Mais de 10 mil multas reforçam fiscalização nas ruas e atingem diretamente práticas que alimentam o tráfico, a violência e a destruição de famílias
Santa Catarina ultrapassou a marca de 10 mil multas aplicadas por porte e uso de drogas em locais públicos desde a criação da legislação estadual que prevê punições administrativas para este tipo de conduta.

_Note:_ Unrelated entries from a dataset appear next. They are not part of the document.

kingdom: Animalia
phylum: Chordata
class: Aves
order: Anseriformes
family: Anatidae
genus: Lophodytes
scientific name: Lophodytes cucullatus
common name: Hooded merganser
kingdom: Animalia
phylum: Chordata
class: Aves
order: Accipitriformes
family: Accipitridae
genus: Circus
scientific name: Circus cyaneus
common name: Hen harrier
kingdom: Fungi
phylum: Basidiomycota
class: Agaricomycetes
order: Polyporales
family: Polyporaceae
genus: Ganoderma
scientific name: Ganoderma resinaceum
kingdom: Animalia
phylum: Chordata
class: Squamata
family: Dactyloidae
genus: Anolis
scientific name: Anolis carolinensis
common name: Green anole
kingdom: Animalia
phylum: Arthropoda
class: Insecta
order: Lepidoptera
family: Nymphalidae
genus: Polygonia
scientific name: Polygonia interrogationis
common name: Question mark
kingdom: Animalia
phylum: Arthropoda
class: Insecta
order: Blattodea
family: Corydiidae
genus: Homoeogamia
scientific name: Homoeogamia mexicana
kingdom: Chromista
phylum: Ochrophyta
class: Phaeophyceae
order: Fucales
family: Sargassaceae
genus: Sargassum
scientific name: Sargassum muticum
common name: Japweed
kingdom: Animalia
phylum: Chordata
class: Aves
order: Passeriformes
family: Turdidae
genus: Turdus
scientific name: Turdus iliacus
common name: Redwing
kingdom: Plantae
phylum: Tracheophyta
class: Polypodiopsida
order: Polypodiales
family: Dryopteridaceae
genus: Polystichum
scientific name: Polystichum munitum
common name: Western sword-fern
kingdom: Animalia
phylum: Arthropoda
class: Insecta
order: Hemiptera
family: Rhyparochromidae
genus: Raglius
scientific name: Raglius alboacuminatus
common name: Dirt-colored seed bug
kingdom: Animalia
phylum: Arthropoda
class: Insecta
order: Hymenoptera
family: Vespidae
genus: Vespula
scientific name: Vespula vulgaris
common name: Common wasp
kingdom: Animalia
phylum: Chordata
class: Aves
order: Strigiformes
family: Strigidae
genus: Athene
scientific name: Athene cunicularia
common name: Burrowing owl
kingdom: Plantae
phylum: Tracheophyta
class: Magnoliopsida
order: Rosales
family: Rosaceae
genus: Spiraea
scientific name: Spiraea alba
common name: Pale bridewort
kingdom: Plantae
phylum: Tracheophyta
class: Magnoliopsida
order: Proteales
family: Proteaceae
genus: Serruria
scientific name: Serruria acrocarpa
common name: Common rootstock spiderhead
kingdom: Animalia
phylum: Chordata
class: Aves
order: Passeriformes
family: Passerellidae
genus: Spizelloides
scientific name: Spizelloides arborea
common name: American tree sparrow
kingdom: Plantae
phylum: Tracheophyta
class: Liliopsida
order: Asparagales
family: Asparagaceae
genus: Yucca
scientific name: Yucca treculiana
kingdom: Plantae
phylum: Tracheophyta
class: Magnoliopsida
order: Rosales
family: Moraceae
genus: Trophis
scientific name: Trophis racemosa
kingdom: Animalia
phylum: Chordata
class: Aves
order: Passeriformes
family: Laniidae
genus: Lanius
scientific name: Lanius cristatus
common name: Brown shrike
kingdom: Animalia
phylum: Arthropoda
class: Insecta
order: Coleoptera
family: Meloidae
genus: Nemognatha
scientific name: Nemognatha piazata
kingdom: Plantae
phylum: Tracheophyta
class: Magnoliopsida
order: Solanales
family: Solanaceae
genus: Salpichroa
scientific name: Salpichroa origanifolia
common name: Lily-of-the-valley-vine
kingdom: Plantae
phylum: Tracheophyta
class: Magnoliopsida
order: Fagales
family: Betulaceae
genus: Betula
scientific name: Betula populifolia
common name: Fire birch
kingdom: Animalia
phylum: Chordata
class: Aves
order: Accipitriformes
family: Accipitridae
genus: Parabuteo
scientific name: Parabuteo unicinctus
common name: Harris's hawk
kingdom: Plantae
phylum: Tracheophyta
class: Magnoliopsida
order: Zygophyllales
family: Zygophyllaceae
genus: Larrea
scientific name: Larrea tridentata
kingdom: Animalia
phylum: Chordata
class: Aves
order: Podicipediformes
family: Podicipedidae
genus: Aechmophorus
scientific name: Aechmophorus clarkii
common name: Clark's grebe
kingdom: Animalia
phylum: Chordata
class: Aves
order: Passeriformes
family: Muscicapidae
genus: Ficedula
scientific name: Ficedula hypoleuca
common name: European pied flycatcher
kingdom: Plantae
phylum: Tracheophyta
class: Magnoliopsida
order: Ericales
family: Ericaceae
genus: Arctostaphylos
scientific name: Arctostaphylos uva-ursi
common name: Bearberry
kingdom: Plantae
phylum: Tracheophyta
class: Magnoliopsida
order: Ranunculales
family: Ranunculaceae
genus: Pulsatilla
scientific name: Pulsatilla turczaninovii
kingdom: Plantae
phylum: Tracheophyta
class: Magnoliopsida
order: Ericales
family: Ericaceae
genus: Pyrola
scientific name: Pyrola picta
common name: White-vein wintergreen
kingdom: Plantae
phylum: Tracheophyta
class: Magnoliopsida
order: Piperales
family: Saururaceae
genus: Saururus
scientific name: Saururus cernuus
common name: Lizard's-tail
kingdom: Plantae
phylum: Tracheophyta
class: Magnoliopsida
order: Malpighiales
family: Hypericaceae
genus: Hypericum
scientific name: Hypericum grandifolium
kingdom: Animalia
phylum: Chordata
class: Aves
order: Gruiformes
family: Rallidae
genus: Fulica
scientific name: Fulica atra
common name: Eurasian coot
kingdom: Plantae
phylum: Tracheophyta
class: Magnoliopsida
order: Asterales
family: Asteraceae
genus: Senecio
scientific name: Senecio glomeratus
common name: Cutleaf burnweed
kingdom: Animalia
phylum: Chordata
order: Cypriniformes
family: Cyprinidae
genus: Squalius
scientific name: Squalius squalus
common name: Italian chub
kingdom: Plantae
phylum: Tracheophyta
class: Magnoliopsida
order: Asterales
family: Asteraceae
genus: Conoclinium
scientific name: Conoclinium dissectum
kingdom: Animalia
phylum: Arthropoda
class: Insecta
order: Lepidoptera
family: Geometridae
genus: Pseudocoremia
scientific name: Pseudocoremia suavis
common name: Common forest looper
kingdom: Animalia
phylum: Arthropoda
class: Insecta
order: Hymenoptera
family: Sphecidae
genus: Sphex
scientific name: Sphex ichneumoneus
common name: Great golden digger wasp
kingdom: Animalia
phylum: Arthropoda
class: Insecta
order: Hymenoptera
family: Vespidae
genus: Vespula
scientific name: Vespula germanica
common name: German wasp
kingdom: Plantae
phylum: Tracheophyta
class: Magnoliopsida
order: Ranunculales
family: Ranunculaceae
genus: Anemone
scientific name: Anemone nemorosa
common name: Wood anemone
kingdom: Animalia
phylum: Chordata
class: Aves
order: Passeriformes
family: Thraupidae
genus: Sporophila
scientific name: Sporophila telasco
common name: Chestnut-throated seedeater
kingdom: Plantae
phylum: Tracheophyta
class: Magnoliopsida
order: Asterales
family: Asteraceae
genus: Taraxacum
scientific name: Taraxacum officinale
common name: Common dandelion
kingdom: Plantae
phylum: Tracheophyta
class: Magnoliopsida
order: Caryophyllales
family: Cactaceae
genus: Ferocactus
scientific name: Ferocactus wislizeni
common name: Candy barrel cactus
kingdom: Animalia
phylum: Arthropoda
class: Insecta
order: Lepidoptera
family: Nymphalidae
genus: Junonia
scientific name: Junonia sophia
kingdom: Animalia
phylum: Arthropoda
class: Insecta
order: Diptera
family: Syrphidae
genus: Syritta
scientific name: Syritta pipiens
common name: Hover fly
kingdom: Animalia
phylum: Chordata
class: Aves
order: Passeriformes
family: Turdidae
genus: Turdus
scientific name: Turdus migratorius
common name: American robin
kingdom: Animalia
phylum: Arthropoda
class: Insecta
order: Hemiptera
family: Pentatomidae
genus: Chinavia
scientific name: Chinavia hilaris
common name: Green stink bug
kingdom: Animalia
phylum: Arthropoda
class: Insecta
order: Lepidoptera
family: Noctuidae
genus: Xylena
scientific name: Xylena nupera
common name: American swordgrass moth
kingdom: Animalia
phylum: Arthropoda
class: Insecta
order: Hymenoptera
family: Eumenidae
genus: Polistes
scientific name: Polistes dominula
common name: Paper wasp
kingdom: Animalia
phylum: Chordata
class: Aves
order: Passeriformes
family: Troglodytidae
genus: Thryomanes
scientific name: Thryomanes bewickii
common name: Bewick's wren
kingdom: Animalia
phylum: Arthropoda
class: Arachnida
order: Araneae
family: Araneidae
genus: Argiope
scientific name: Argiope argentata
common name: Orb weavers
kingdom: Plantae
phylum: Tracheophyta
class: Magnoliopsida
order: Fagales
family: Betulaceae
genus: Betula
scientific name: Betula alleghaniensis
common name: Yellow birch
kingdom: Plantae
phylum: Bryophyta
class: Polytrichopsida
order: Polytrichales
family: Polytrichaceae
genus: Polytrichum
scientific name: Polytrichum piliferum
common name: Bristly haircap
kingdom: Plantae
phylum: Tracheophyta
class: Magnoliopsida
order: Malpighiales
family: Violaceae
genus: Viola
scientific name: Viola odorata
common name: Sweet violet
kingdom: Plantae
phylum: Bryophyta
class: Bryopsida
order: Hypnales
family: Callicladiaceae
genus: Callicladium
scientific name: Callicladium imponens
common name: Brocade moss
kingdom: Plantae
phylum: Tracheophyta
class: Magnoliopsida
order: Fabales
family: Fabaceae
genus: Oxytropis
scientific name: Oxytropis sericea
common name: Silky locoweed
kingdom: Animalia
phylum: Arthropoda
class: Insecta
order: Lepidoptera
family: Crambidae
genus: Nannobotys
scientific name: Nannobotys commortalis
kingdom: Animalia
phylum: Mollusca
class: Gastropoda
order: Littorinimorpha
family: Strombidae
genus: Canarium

O balanço divulgado pelo Governo do Estado reforça uma postura mais firme no combate às drogas e no enfrentamento à criminalidade que gira em torno do tráfico. Além das infrações em si, o foco da fiscalização também está nos impactos sociais provocados pelas drogas. O consumo alimenta financeiramente o tráfico, fortalece facções criminosas e contribui diretamente para o avanço da violência, da insegurança e da degradação social em diversas cidades.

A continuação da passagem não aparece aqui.